In this part of the process, where operators make changes to affect provisioning and topology, machine learning can also play a role, helping network operators answer “what if” questions about how changes to network configuration ultimately affect other facets, such as traffic volumes along different paths, and even application performance. For example, large content distribution networks such as Google have used machine learning to help predict how search response time might be affected by the deployment of additional web caches.

Coding and Rate Control¶

A very active area in networked systems and applications today is the development of data encoding schemes that measure network conditions and adapt encoding in real time, to deliver content efficiently. Network conditions such as packet loss and latency can vary over time for many reasons, such as variable traffic loads that may introduce congestion. In such scenarios, when conditions change, the senders and receivers of traffic may want to adapt how data is coded, to maximize the likelihood that the data is delivered with low latency, at the highest possible quality.

Common applications where this problem arises include both on-demand and real-time video streaming. In both cases, users want to receive a high quality video. Yet, the network may delay or lose packets, and the receiving client must then either decode the video with the data it receives or wait for the lost data to be retransmitted (which may not be an option if retransmission takes too long). In the past, common encoding schemes would measure network conditions such as loss rate and compute a level of redundancy to include with the transmission, in advance.
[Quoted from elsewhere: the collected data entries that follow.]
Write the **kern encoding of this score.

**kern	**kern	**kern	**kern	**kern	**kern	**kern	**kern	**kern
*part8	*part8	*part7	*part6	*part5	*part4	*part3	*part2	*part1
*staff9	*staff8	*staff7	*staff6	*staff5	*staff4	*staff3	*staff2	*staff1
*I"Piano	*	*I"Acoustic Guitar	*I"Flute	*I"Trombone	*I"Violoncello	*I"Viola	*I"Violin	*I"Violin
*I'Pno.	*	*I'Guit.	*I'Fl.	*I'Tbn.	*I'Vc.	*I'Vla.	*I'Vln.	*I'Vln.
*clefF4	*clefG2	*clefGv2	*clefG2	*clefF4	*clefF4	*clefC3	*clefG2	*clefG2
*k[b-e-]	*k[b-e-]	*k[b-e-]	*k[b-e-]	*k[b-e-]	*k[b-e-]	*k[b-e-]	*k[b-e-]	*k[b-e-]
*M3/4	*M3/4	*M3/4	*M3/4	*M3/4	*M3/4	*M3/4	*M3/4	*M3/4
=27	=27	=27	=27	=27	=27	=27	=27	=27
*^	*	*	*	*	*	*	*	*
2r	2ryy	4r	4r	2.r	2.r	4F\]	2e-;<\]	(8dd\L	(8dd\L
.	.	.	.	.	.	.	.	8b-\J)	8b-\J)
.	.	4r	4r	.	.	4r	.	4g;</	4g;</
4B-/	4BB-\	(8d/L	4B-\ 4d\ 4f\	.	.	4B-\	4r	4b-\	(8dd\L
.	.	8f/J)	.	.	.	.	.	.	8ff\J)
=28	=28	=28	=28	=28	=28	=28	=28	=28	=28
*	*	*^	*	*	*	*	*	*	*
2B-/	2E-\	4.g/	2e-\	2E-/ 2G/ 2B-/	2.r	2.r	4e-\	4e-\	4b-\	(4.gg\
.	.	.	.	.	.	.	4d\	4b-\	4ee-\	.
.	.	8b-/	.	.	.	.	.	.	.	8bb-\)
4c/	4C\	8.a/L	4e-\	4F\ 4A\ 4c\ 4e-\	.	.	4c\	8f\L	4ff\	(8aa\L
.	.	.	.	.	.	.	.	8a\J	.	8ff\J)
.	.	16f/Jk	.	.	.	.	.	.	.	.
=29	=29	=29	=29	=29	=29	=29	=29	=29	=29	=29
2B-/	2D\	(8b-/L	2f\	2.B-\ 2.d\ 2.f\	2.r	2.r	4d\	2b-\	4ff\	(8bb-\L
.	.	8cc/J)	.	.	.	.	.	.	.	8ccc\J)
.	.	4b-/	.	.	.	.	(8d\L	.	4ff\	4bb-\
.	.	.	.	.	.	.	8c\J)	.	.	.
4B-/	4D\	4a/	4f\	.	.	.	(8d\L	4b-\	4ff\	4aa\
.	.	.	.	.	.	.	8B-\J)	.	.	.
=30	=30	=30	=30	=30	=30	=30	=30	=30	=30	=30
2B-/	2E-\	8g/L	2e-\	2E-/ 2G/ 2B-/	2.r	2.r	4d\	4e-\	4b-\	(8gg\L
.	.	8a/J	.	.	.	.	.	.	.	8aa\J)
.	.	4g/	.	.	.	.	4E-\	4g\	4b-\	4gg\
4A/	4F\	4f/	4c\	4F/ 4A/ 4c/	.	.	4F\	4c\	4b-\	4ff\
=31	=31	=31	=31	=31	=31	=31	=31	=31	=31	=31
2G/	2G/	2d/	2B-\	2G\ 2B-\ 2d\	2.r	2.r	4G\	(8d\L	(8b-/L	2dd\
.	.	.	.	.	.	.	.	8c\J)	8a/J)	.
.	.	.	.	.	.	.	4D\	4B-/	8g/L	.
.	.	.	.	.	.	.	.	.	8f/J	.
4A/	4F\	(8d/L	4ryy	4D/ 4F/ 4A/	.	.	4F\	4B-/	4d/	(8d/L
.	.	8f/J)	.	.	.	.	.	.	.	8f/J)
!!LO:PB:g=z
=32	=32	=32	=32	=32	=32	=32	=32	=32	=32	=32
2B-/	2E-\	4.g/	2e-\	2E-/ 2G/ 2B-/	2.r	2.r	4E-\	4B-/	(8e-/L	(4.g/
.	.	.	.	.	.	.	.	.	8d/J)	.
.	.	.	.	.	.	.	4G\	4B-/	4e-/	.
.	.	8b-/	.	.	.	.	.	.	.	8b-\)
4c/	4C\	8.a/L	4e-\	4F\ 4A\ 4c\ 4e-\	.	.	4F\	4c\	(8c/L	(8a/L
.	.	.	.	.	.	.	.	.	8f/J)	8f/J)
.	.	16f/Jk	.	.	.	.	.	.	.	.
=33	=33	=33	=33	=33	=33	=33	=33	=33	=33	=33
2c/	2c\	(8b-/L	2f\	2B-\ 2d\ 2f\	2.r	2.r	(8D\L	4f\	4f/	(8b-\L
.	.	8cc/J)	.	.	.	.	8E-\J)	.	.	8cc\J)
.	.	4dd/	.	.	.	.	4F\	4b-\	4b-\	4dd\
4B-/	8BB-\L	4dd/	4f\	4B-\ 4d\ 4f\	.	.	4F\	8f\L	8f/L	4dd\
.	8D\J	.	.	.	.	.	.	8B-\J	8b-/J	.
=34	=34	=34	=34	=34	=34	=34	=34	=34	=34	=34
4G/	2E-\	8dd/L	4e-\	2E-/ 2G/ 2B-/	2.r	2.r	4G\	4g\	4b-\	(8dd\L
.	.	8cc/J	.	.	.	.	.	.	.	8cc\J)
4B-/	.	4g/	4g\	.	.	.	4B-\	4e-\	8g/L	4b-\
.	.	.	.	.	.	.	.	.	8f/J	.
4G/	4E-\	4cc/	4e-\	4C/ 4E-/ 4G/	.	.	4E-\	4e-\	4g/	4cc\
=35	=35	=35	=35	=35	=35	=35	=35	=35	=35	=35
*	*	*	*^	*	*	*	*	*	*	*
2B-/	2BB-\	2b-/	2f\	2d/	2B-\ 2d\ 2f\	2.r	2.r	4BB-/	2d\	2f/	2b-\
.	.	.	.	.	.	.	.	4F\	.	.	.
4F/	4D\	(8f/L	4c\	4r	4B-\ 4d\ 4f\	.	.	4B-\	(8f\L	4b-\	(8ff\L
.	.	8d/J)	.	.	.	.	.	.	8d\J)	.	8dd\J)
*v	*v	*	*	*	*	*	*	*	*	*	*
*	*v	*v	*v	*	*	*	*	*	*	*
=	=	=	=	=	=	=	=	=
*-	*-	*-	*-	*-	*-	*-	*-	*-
Yet, if that encoding was done ahead of time and the network conditions change again, then inefficiencies can arise—with either excess data being sent (if the loss rate is less than planned) or the client receiving a poor quality stream (if the loss rate is higher than planned).

Emerging machine-learning based approaches use techniques like reinforcement learning to determine how to encode a video stream so that the client can receive a high-quality stream with low latency, even as network conditions change. In addition to encoding content according to changing network conditions, a sender can also adapt its sending rate in response to changing network conditions (a process known as congestion control). Research has shown that, in some circumstances, a sender can adjust its sending rate in ways that optimize a pre-defined objective function in response to changing network conditions. While the early incarnations have applied game theory to achieve this optimization, the fundamental questions involve the learnabiity of congestion control algorithms, and to what extent they can out-perform manually designed ones.